Some researchers think that purposely manipulating heart rate variability could be an effective way to treat various mental and physical health conditions.
Breathwork is perhaps the most accessible way to regulate your heart rate variability, because the heart naturally speeds up and slows down in time with your inhalations and exhalations, says Tim Herzog, a licensed clinical psychologist in Virginia, US, who is also a certified biofeedback practitioner. Herzog recommends that people set aside about 20 minutes, twice a day, to practice slow, mindful breathing – like inhaling for four seconds, then exhaling for six.
More research is needed, though. There are different ways of practising breathwork besides this, and experts need to work out which is best. Still, some studies suggest it’s a promising path to follow. Researchers have found that when people with mental health conditions, including PTSD and depression, practice structured breathing meant to boost their heart rate variability scores, their mental health symptoms tend to decrease.
Other studies outside the mental health realm – albeit mostly small and preliminary ones – have shown that such breathwork programmes can result in better sleep, lower blood pressure and lessened chronic pain.
Not all scientists are convinced that heart rate variability needs to be purposely altered, though.
Larsson considers heart rate variability “a metric to look at what the underlying conditions are”, but not something that needs to be directly treated.
Bhatt agrees. Heart rate variability often improves when people start adopting healthy behaviours, such as exercising or getting consistent sleep, but “it’s a chicken-and-egg sort of thing”, he says. “Is the heart rate variability improving, per se, what’s important? Or is it what led to it improving?”
How should you track heart rate variability?
Lots of consumer wearables track heart rate variability. But some are dramatically more accurate than others, cautions Karin Steere, an associate professor at the University of Puget Sound in Washington, US. Her research suggests devices that fasten around the chest do a better job than more common styles worn around the wrist.
No matter what kind of wearable you use, she says, remember that heart rate variability is most useful when assessed over time, not at a single moment.
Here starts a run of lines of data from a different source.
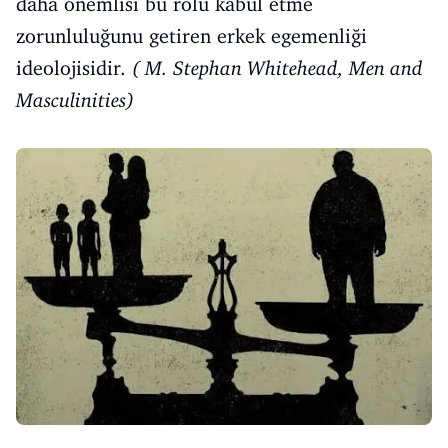
daha önemlisi bu rolü kabul etme
zorunluluğunu getiren erkek egemenliği
ideolojisidir.
( M. Stephan Whitehead, Men and
Masculinities)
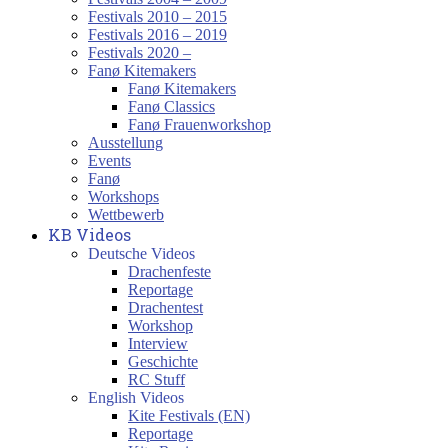
Festivals 2010 – 2015
Festivals 2016 – 2019
Festivals 2020 –
Fanø Kitemakers
Fanø Kitemakers
Fanø Classics
Fanø Frauenworkshop
Ausstellung
Events
Fanø
Workshops
Wettbewerb
KB Videos
Deutsche Videos
Drachenfeste
Reportage
Drachentest
Workshop
Interview
Geschichte
RC Stuff
English Videos
Kite Festivals (EN)
Reportage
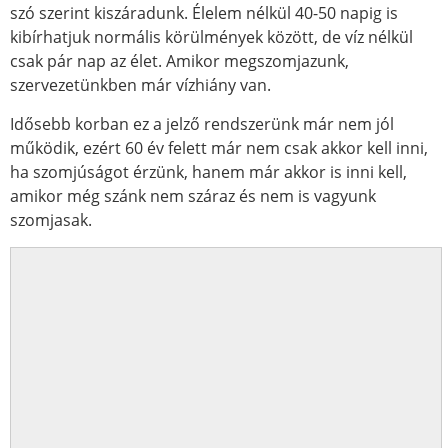
szó szerint kiszáradunk. Élelem nélkül 40-50 napig is
kibírhatjuk normális körülmények között, de víz nélkül
csak pár nap az élet. Amikor megszomjazunk,
szervezetünkben már vízhiány van.
Idősebb korban ez a jelző rendszerünk már nem jól
működik, ezért 60 év felett már nem csak akkor kell inni,
ha szomjúságot érzünk, hanem már akkor is inni kell,
amikor még szánk nem száraz és nem is vagyunk
szomjasak.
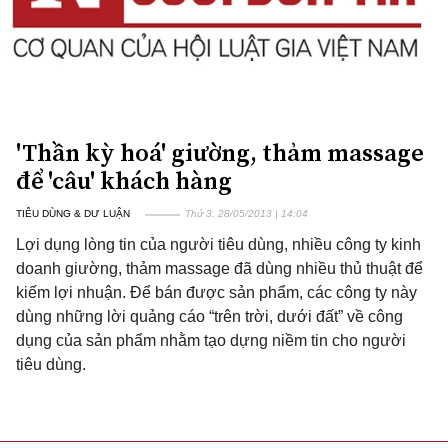
'Thần kỳ hoá' giường, thảm massage
để 'câu' khách hàng
TIÊU DÙNG & DƯ LUẬN
Thứ 3, 28/05/2013 | 14:04
Lợi dụng lòng tin của người tiêu dùng, nhiều công ty kinh
doanh giường, thảm massage đã dùng nhiều thủ thuật để
kiếm lợi nhuận. Để bán được sản phẩm, các công ty này
dùng những lời quảng cáo “trên trời, dưới đất” về công
dụng của sản phẩm nhằm tạo dựng niềm tin cho người
tiêu dùng.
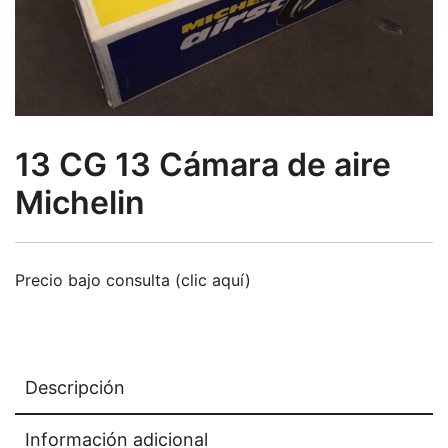
13 CG 13 Cámara de aire
Michelin
Precio bajo consulta (clic aquí)
Descripción
Información adicional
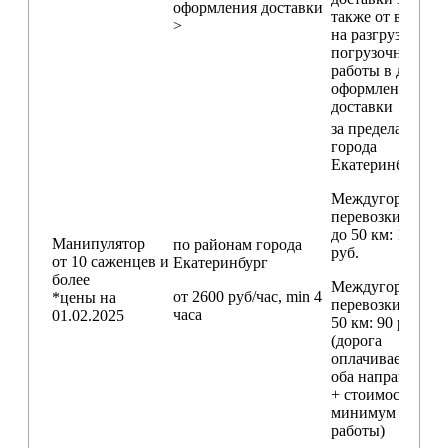
оформления доставки
также от времен
>
на разгрузо-
погрузочные
работы в день
оформления
доставки
за пределами
города
Екатеринбург
Междугородние
перевозки
до 50 км
: 18 000
Манипулятор
по районам
города
руб.
от 10 саженцев и
Екатеринбург
более
Междугородние
от 2600 руб/час, min 4
*цены на
перевозки
свыш
часа
01.02.2025
50 км
: 90 руб./км
(дорога
оплачивается в
оба направления
+ стоимость
минимум 4 часо
работы)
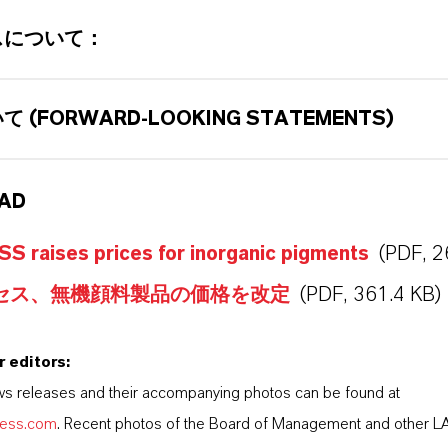
スについて：
 (FORWARD-LOOKING STATEMENTS)
AD
 raises prices for inorganic pigments
(PDF, 2
セス、無機顔料製品の価格を改定
(PDF, 361.4 KB)
r editors:
s releases and their accompanying photos can be found at
nxess.com
. Recent photos of the Board of Management and other 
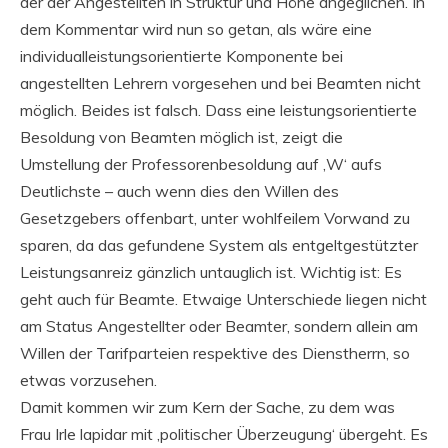
der der Angestellten in Struktur und Höhe angeglichen. In
dem Kommentar wird nun so getan, als wäre eine
individualleistungsorientierte Komponente bei
angestellten Lehrern vorgesehen und bei Beamten nicht
möglich. Beides ist falsch. Dass eine leistungsorientierte
Besoldung von Beamten möglich ist, zeigt die
Umstellung der Professorenbesoldung auf ‚W‘ aufs
Deutlichste – auch wenn dies den Willen des
Gesetzgebers offenbart, unter wohlfeilem Vorwand zu
sparen, da das gefundene System als entgeltgestützter
Leistungsanreiz gänzlich untauglich ist. Wichtig ist: Es
geht auch für Beamte. Etwaige Unterschiede liegen nicht
am Status Angestellter oder Beamter, sondern allein am
Willen der Tarifparteien respektive des Dienstherrn, so
etwas vorzusehen.
Damit kommen wir zum Kern der Sache, zu dem was
Frau Irle lapidar mit ‚politischer Überzeugung‘ übergeht. Es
Heart rate variability is supposed to change throughout the day. When you’re out for a run, your heart rate variability will naturally look different from what it does at rest. So, looking at a single score will tell you less than watching how it changes over time.
“Every morning, take your HRV, see what that looks like, and then think about what just preceded that,” Steere recommends. “Did I have a really good night’s sleep? Did I have a couple glasses of wine the night before?”
Over time, as you get a sense of your baseline and how your heart rate variability changes depending on your health and behaviour, you can use that data to help you make decisions and track progress, Herzog says.
Maybe you were already feeling sluggish and your heart rate variability data drives home that your system is overtaxed and needs rest. Or perhaps you’ve just started a new exercise regimen but aren’t seeing physical results yet. Since heart rate variability tends to improve with exercise, a higher score could encourage you that your gym sessions really are working. Tracking it, if anything, “ends up really enhancing subjective awareness”, Herzog says.
And if all of this sounds overwhelming? Don’t let your heart skip a beat over it, Bhatt says.
Heart rate variability can be helpful or interesting for people who are highly motivated to track their health data.
But, in Bhatt’s view, there are plenty of metrics that are easier to understand – and probably more important – than variability, such as heart rate, blood pressure, weight, waist circumference and cholesterol levels. “Every adult should know those numbers,” Bhatt says, “and most people aren’t even doing that”.